Pakistan’s Oil and Gas Output Hits 20-Year Low, Exposing Deep Energy Crisis

Pakistan’s oil and gas production has slumped to its lowest level in two decades, marking a 20-year decline that poses serious challenges for the country’s energy security and economic stability. According to FY25 data, both crude oil and natural gas output fell sharply, as structural inefficiencies and the rising dominance of imported regasified liquefied natural gas (RLNG) disrupted domestic supply.


Declining Hydrocarbon Production in FY25

A report by Topline Securities revealed that Pakistan’s hydrocarbon output contracted significantly in FY25:

  • Crude oil production dropped 12% year-on-year (YoY).
  • Natural gas production fell 8% YoY.
  • In Q4 alone, oil output plunged 15% YoY and 8% quarter-on-quarter (QoQ).
  • Gas production slipped 10% YoY and 7% QoQ.

This marks the weakest hydrocarbon output in 20 years, underlining Pakistan’s growing dependence on imported energy.


Impact of RLNG on Local Production

The government’s increasing reliance on RLNG has squeezed domestic producers out of the market. Industrial consumers were shifted from natural gas to the national grid, while a new “off-grid levy” of Rs791/mmbtu was imposed on captive gas use, raising total costs to Rs4,291/mmbtu.

As a result, local gas-based power generation became more expensive than grid electricity, cutting demand for Pakistan’s own natural gas and pushing reliance on imports higher.


Major Field-Level Declines

Pakistan’s oil and gas fields reported significant drops in production during FY25:

  • Oil production averaged 62,400 barrels per day (bpd), with major fields showing losses between 3% and 46%.
  • The Tal Block, contributing 17% of national oil output, saw a 22% YoY decline in Q4.
    • Maramzai field fell 54% YoY.
    • Mardankhel field dropped 52% YoY.
  • Gas production averaged 2,886 mmcfd, with major contributors shrinking.
    • Qadirpur field down 36% YoY.
    • Nashpa field down 34% YoY.
    • Even the Sui field, Pakistan’s largest gas producer, continued its long-term decline.

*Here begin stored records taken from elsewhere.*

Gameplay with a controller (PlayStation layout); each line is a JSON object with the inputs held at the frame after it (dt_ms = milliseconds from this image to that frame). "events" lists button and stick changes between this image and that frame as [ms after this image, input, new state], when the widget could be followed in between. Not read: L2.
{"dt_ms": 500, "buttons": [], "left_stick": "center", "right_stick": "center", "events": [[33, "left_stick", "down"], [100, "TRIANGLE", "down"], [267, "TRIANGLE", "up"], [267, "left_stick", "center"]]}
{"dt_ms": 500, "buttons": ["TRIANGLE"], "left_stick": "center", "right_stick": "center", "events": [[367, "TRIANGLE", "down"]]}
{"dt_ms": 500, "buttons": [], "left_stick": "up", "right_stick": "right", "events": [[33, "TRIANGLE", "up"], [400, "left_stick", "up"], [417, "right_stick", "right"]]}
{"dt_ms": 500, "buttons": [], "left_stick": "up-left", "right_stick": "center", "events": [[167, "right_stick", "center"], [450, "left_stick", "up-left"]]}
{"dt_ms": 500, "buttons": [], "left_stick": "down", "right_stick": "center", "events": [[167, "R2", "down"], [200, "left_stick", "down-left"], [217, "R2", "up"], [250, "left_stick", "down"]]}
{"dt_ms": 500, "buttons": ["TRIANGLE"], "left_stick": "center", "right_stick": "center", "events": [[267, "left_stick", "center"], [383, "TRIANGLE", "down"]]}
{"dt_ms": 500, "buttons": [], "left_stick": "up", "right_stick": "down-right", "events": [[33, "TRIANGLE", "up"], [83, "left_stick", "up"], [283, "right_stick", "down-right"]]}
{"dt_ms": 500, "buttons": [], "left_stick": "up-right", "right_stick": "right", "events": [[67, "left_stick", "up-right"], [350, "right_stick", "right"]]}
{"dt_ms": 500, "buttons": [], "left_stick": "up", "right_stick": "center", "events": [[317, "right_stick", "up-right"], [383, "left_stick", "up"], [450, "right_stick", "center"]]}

Economic Burden and Import Dependence

The decline in domestic production forced Pakistan to rely more heavily on imported fuels, adding an extra $1.2 billion to its foreign exchange burden in FY25.

This trend is worsening:

  • The trade deficit has widened.
  • The country is exposed to volatile global fuel prices.
  • Supply chain risks from imported RLNG have increased.

Outlook for FY26: Continued Decline Ahead

Industry forecasts suggest further contraction in FY26:

  • Oil production is expected to average 58,000–60,000 bpd.
  • Gas output is projected at 2,750–2,850 mmcfd.

This would mark the third consecutive year of decline, unless new exploration and production (E&P) investments are made or major policy reforms are introduced.


Hope in Qatar RLNG Deal Negotiations

There is a potential relief on the horizon. Pakistan is scheduled to renegotiate its long-term RLNG contract with Qatar in March 2026.

Experts suggest that easing import commitments could create space for domestic oil and gas producers to recover. However, without parallel efforts in:

  • New exploration,
  • Field maintenance, and
  • Regulatory reforms,

Pakistan risks sliding deeper into an energy security crisis.


Key Takeaways

  • Pakistan’s oil and gas production fell to a 20-year low in FY25.
  • Crude oil declined 12% YoY, natural gas 8% YoY.
  • Major fields like Tal Block, Qadirpur, Nashpa, and Sui posted steep declines.
  • Heavy reliance on RLNG imports added $1.2 billion to forex costs.
  • FY26 outlook remains negative unless new E&P investment and reforms are introduced.
  • Qatar RLNG renegotiations in 2026 may provide relief.